By Brian K. Miller
LAS VEGAS-Fred Segal will be the feature fashion destination at W Las Vegas, the 24-acre near-strip resort being developed by Edge Resorts LLC and Starwood Hotels and Resorts Worldwide Inc. The Los Angeles-based provider of hip clothing and salon services will anchor the $2.5-billion development with a 100,000-sf store.
W Las Vegas will rise where the Ice nightclub currently sits at Harmon Avenue and Koval Lane, one block east of the Aladdin Resort and Casino. The project is slated to break ground next year and open in 2009 with 4,000 hotel, hotel-condo and pure residential units; 10 restaurants, bars, lounges and nightclubs; 300,000 sf of meeting space; a 75,000-sf casino; a Bliss Spa; a theater and show venue and an undetermined amount of retail space.
For-sale units will range from 500 sf to 3,000 sf in size. The early asking price for the smallest units is $550,000, or $1,100 per sf. Residences will go on sale to the public in mid-2006. Notable names that have reserved residences include Dave Navarro and Carmen Electra, Anne Heche, Paris Hilton, football star Ahman Green and poker pro Phil Hellmuth.

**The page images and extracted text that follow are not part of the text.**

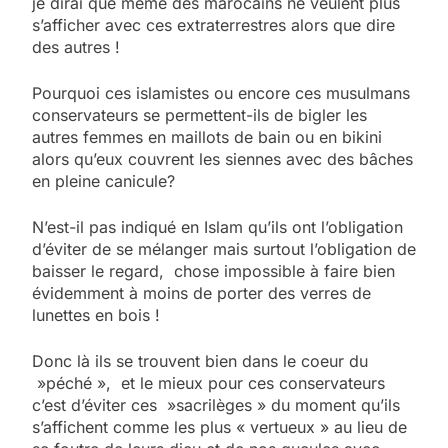
je dirai que même des marocains ne veulent plus
s’afficher avec ces extraterrestres alors que dire
des autres !
Pourquoi ces islamistes ou encore ces musulmans
conservateurs se permettent-ils de bigler les
autres femmes en maillots de bain ou en bikini
alors qu’eux couvrent les siennes avec des bâches
en pleine canicule?
N’est-il pas indiqué en Islam qu’ils ont l’obligation
d’éviter de se mélanger mais surtout l’obligation de
baisser le regard, chose impossible à faire bien
évidemment à moins de porter des verres de
lunettes en bois !
Donc là ils se trouvent bien dans le coeur du
»péché », et le mieux pour ces conservateurs
c’est d’éviter ces »sacrilèges » du moment qu’ils
s’affichent comme les plus « vertueux » au lieu de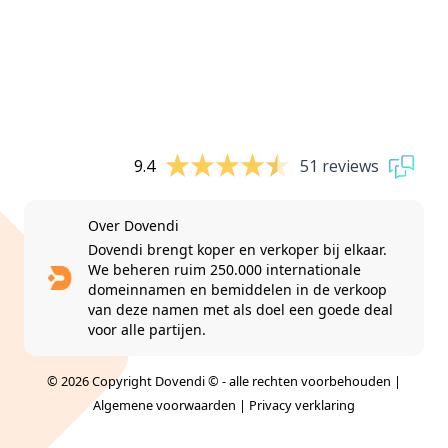
9.4
51 reviews
Over Dovendi
Dovendi brengt koper en verkoper bij elkaar.
We beheren ruim 250.000 internationale
domeinnamen en bemiddelen in de verkoop
van deze namen met als doel een goede deal
voor alle partijen.
© 2026 Copyright Dovendi © - alle rechten voorbehouden |
Algemene voorwaarden
|
Privacy verklaring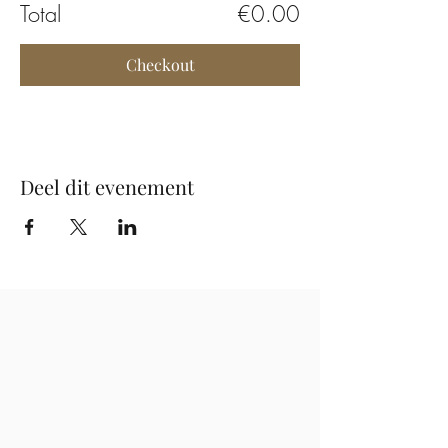
Total
€0.00
Checkout
Deel dit evenement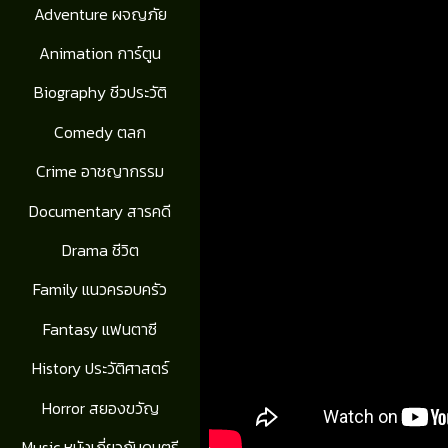
Adventure ผจญภัย
Animation การ์ตูน
Biography ชีวประวัติ
Comedy ตลก
Crime อาชญากรรม
Documentary สารคดี
Drama ชีวิต
Family แนวครอบครัว
Fantasy แฟนตาซี
History ประวัติศาสตร์
Horror สยองขวัญ
Music หนังเกี่ยวกับดนตรี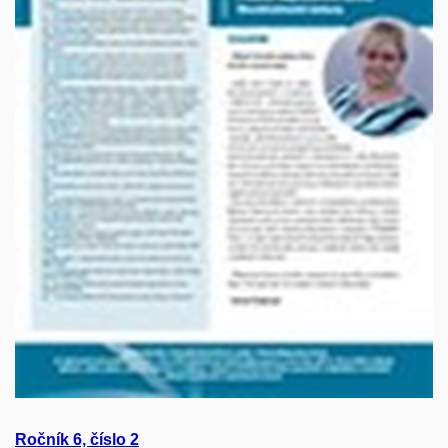
Ročník 6, číslo
2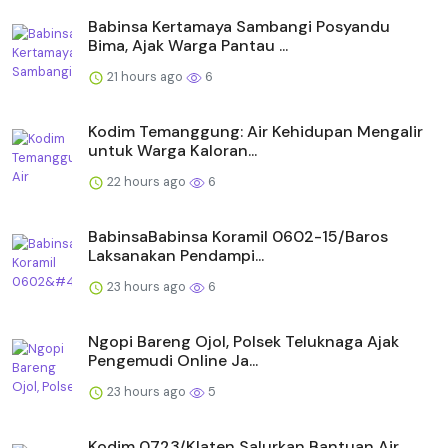
Babinsa Kertamaya Sambangi Posyandu
Bima, Ajak Warga Pantau ...
21 hours ago
6
Kodim Temanggung: Air Kehidupan Mengalir
untuk Warga Kaloran...
22 hours ago
6
BabinsaBabinsa Koramil 0602-15/Baros
Laksanakan Pendampi...
23 hours ago
6
Ngopi Bareng Ojol, Polsek Teluknaga Ajak
Pengemudi Online Ja...
23 hours ago
5
Kodim 0723/Klaten Salurkan Bantuan Air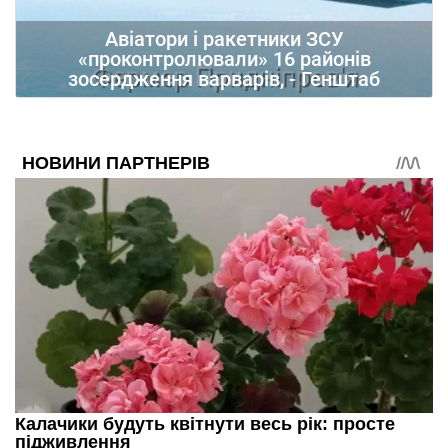
Авіатори і ракетники ЗСУ
«проконтролювали» 16 районів
зосердження варварів, - Генштаб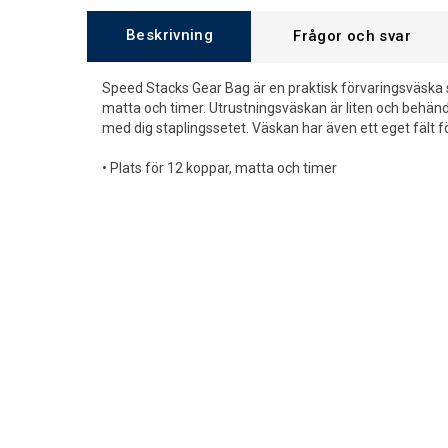
Beskrivning
Frågor och svar
Speed Stacks Gear Bag är en praktisk förvaringsväska
matta och timer. Utrustningsväskan är liten och behändi
med dig staplingssetet. Väskan har även ett eget fält
• Plats för 12 koppar, matta och timer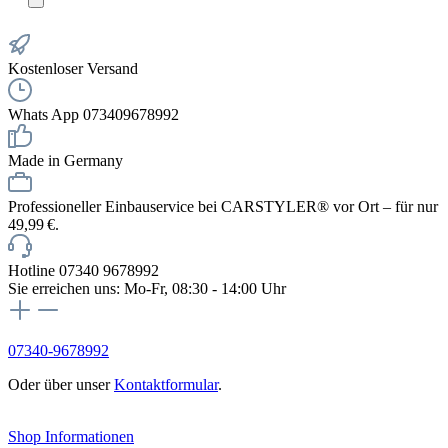
Kostenloser Versand
Whats App 073409678992
Made in Germany
Professioneller Einbauservice bei CARSTYLER® vor Ort – für nur
49,99 €.
Hotline 07340 9678992
Sie erreichen uns: Mo-Fr, 08:30 - 14:00 Uhr
07340-9678992
Oder über unser
Kontaktformular
.
Vertrag widerrufen
Shop Informationen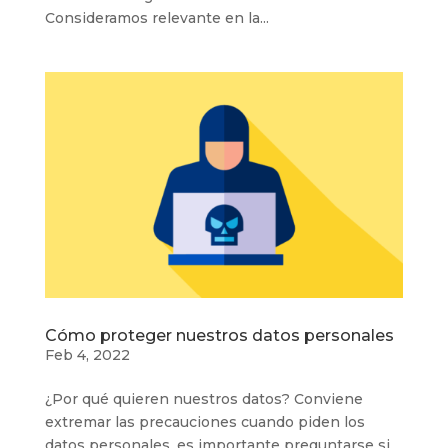
Consideramos relevante en la...
Cómo proteger nuestros datos personales
Feb 4, 2022
¿Por qué quieren nuestros datos? Conviene
extremar las precauciones cuando piden los
datos personales, es importante preguntarse si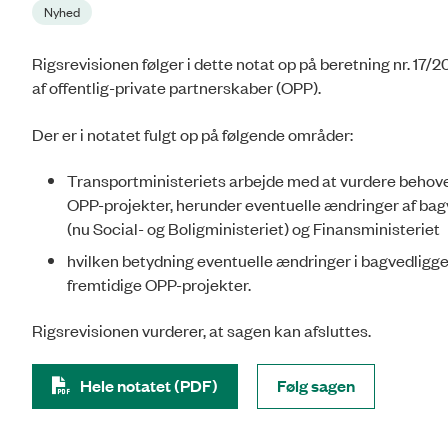
Nyhed
Rigsrevisionen følger i dette notat op på beretning nr. 1
af offentlig-private partnerskaber (OPP).
Der er i notatet fulgt op på følgende områder:
Transportministeriets arbejde med at vurdere behovet
OPP-projekter, herunder eventuelle ændringer af bagv
(nu Social- og Boligministeriet) og Finansministeriet
hvilken betydning eventuelle ændringer i bagvedligge
fremtidige OPP-projekter.
Rigsrevisionen vurderer, at sagen kan afsluttes.
Hele notatet (PDF)
Følg sagen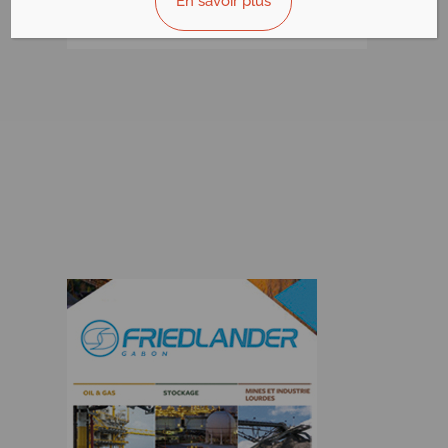
En savoir plus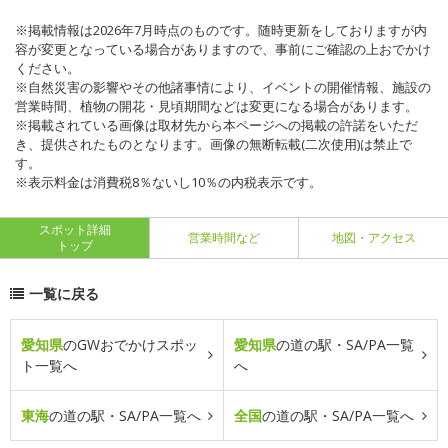
※掲載情報は2026年7月時点のものです。随時更新をしておりますが内
容が変更となっている場合がありますので、事前にご確認の上おでかけ
ください。
※自然災害の影響やその他諸事情により、イベントの開催情報、施設の
営業時間、植物の開花・見頃期間などは変更になる場合があります。
※掲載されている画像は取材先から本ページへの掲載の許諾をいただ
き、提供されたものとなります。画像の無断転載(二次使用)は禁止で
す。
※表示料金は消費税8％ないし10％の内税表示です。
スポット詳細
営業時間など
地図・アクセス
トップ
一覧に戻る
愛知県
のGWおでかけスポッ
愛知県
の道の駅・SA/PA一覧
ト一覧へ
へ
東海
の道の駅・SA/PA一覧へ
全国
の道の駅・SA/PA一覧へ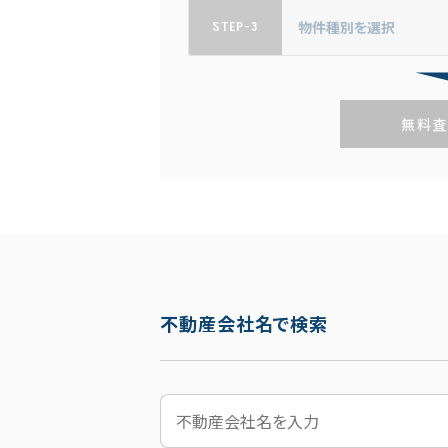
STEP-3
無料査
不動産会社名で検索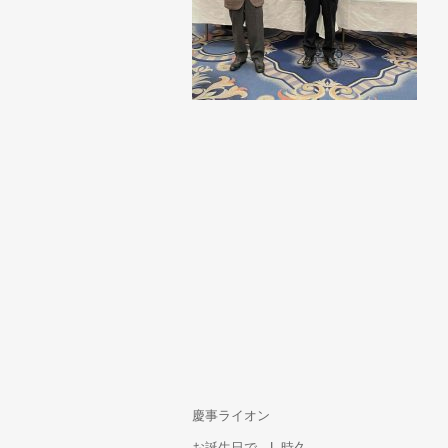
慶事ライオン
お誕生日で、L.時久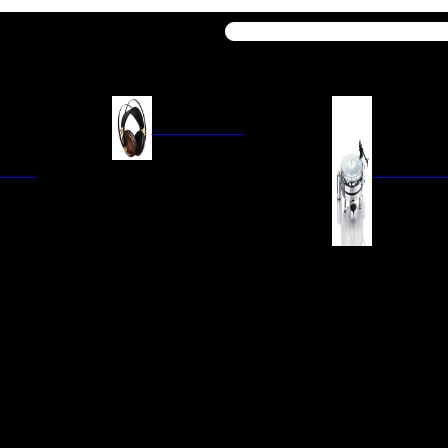
Buscar
AURICULARES
ACIÓN
AURICULARES ON-EAR
GIRADISCO
AURICULARES IN-EAR
AURICULARES AROUND-EAR
AURICULARES BLUETOOTH
 INTEGRADOS
GIRADISCOS
AURICULARES NOISE
FM/AM
CÁPSULAS
CANCELLING
CIA
PREVIOS DE PHON
CABLES Y ACCESORIOS PARA
AURICULARES
ES DE LÍNEA
AGUJAS DE RECAM
AUDIO PORTÁTIL
PORTACÁPSULAS
AMPLIFICADORES DE
V
BRAZOS DE GIRAD
AURICULARES
NAL
LIMPIEZA DE VINIL
ACCESORIOS GIRA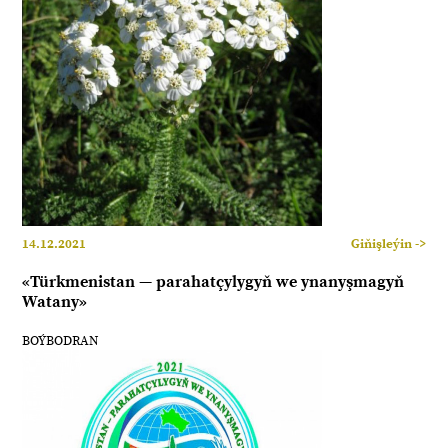
14.12.2021
Giňişleýin ->
«Türkmenistan — parahatçylygyň we ynanyşmagyň
Watany»
BOÝBODRAN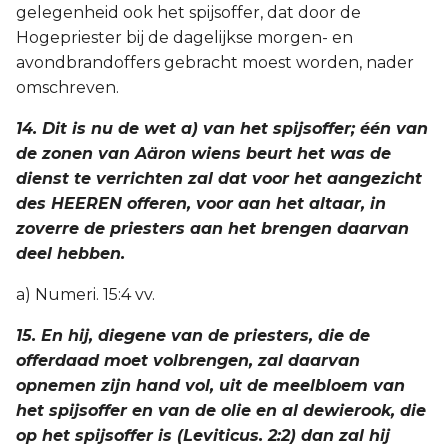
gelegenheid ook het spijsoffer, dat door de
Hogepriester bij de dagelijkse morgen- en
avondbrandoffers gebracht moest worden, nader
omschreven.
14. Dit is nu de wet a) van het spijsoffer; één van
de zonen van Aäron wiens beurt het was de
dienst te verrichten zal dat voor het aangezicht
des HEEREN offeren, voor aan het altaar, in
zoverre de priesters aan het brengen daarvan
deel hebben.
a) Numeri. 15:4 vv.
15. En hij, diegene van de priesters, die de
offerdaad moet volbrengen, zal daarvan
opnemen zijn hand vol, uit de meelbloem van
het spijsoffer en van de olie en al dewierook, die
op het spijsoffer is (Leviticus. 2:2) dan zal hij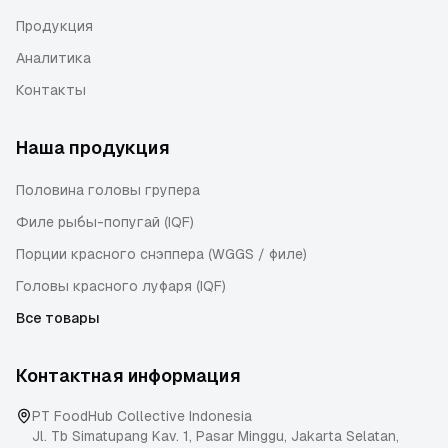
Продукция
Аналитика
Контакты
Наша продукция
Половина головы групера
Филе рыбы-попугай (IQF)
Порции красного снэппера (WGGS / филе)
Головы красного луфаря (IQF)
Все товары
Контактная информация
PT FoodHub Collective Indonesia
Jl. Tb Simatupang Kav. 1, Pasar Minggu
,
Jakarta Selatan
,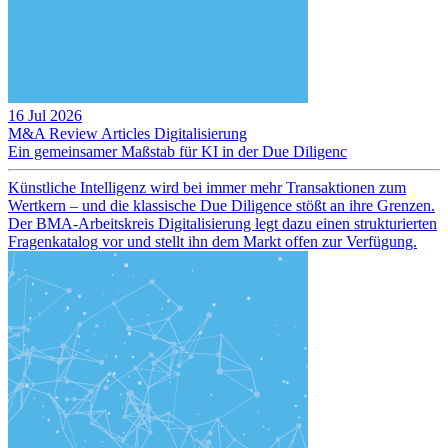
16 Jul 2026
M&A Review
Articles
Digitalisierung
Ein gemeinsamer Maßstab für KI in der Due Diligenc
Künstliche Intelligenz wird bei immer mehr Transaktionen zum
Wertkern – und die klassische Due Diligence stößt an ihre Grenzen.
Der BMA-Arbeitskreis Digitalisierung legt dazu einen strukturierten
Fragenkatalog vor und stellt ihn dem Markt offen zur Verfügung.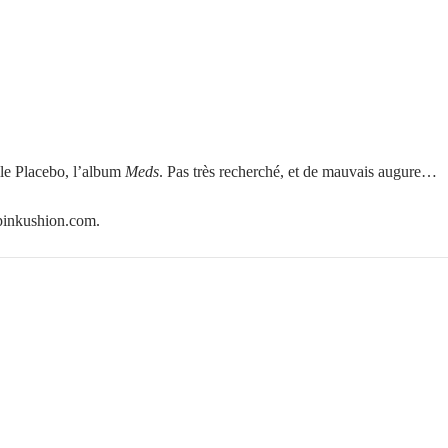
le Placebo, l’album
Meds
. Pas très recherché, et de mauvais augure…
pinkushion.com.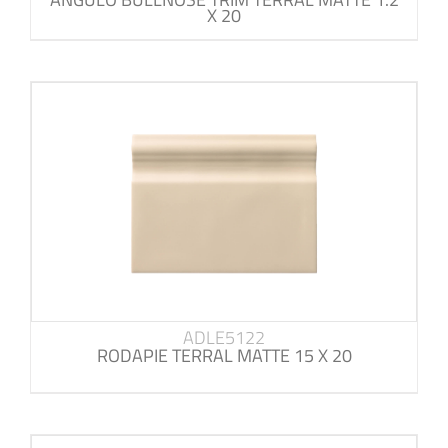
X 20
ADLE5122
RODAPIE TERRAL MATTE 15 X 20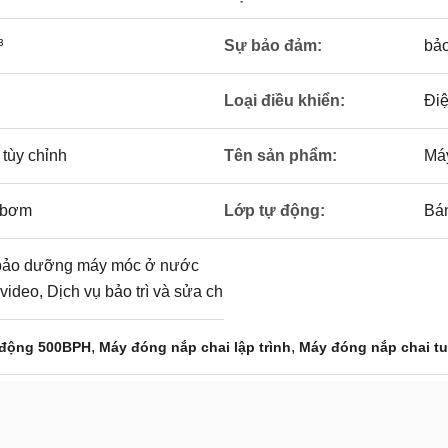
³
Sự bảo đảm:
bả
Loại điều khiển:
Điệ
 tùy chỉnh
Tên sản phẩm:
Má
 bơm
Lớp tự động:
Bán
 bảo dưỡng máy móc ở nước
 video, Dịch vụ bảo trì và sửa ch
,
,
 động 500BPH
Máy đóng nắp chai lập trình
Máy đóng nắp chai tu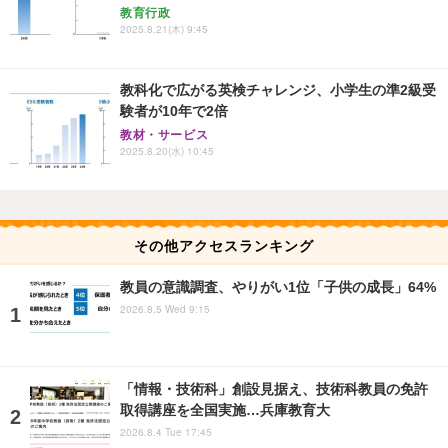
教育行政
2025.8.21(木) 9:45
教科化で広がる英検チャレンジ、小学生の準2級受
験者が10年で2倍
教材・サービス
2025.8.20(水) 10:45
その他アクセスランキング
教員の意識調査、やりがい1位「子供の成長」64%
2026.8.5 Wed 9:15
「情報・技術科」創設見据え、技術科教員の免許
取得講座を全国実施…兵庫教育大
2026.8.4 Tue 17:45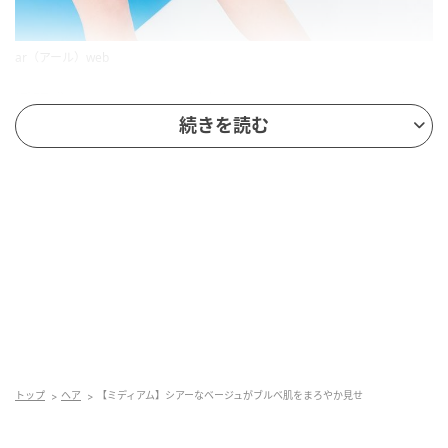
ar（アール）web
透明感のモトになるのが寒色のアッシュ。そこにグレ
続きを読む
ージュでツヤをオンしたまろやかなベージュで、ブル
ベを柔らかく見せることに成功。韓国トレンドを盛り
込んだフェイスレイヤーのセミロングをワンカールで
巻き、ツヤとふんわり感を両立。春らしいカジュアル
ガールはこのヘアでキマリ！
トップ
ヘア
【ミディアム】シアーなベージュがブルベ肌をまろやか見せ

"When we started planning the W Las Vegas, we imagined Fred Segal not just as our ideal retail partner, but the ideal idea," says Edge Group co-chairman Reagan Silber. "The Fred Segal brand is more than retail--it is a lifestyle."
Fred Segal opened his first store in 1958 and Segal's family members--CEO Michael Segal and store owners Sharon and Nina Segal and Judy and Annie Segal--have helped to expand the chain to 40 locations, anchored by its destination location in Santa Monica.
Edge Group LLC is a development and investment company formed in 2004 by principals Trevor Pearlman, Reagan Silber and Adam Frank to focus on real estate and gaming primarily in the Las Vegas market. The company owns a 75% stake in W Las Vegas and Starwood owns the remainder.
Earlier this month, Edge Group acquired 24-acres adjacent to the W Las Vegas site from Centra Properties, who with Related Las Vegas had planned to develop an 11-tower development called Las Ramblas that at one time counted actor George Clooney as an investor. The developers cited rising construction costs and slowing sales as reasons for selling the site.
Edge Group president Adam Frank told GlobeSt.com at the time of the acquisition that the plan is to complement W Las Vegas by developing the site with a large central casino and retail hub surrounded by a number of different hotel brands that spill into the hub. In addition, Frank says the master plan for Edge East will include pedestrian connections between it, W Las Vegas and possibly with the Hard Rock as well, which Peter Morton is in the process of selling to Morgan's Hotel Group. The project likely will get under way before W Las Vegas is complete, Frank says.
Centra reportedly spent $85 million, or $3.6 million per acre, assembling the various parcels of land that included the 996-unit Harbor Island apartments 56 additional fourplex units. Edge Group paid $8 million an acre for the property. Frank says it's already worth "considerably more than that" and, when the Harmon Corridor is built out in four years, "the pricing will be very much like the Strip," where land has been selling for between $20 million and $24 million an acre.
In May, Edge Group tapped local casino-resort builder M.J. Dean Construction as the general contractor for W Las Vegas. M.J. Dean has managed the development of some 18 hotel-casino projects, including Mandalay Bay, Monte Carlo, Luxor, Circus Circus and Hard Rock. The firm also has on its resume high-rise, for-sale residential developments such as Sky Las Vegas and the Panorama Towers.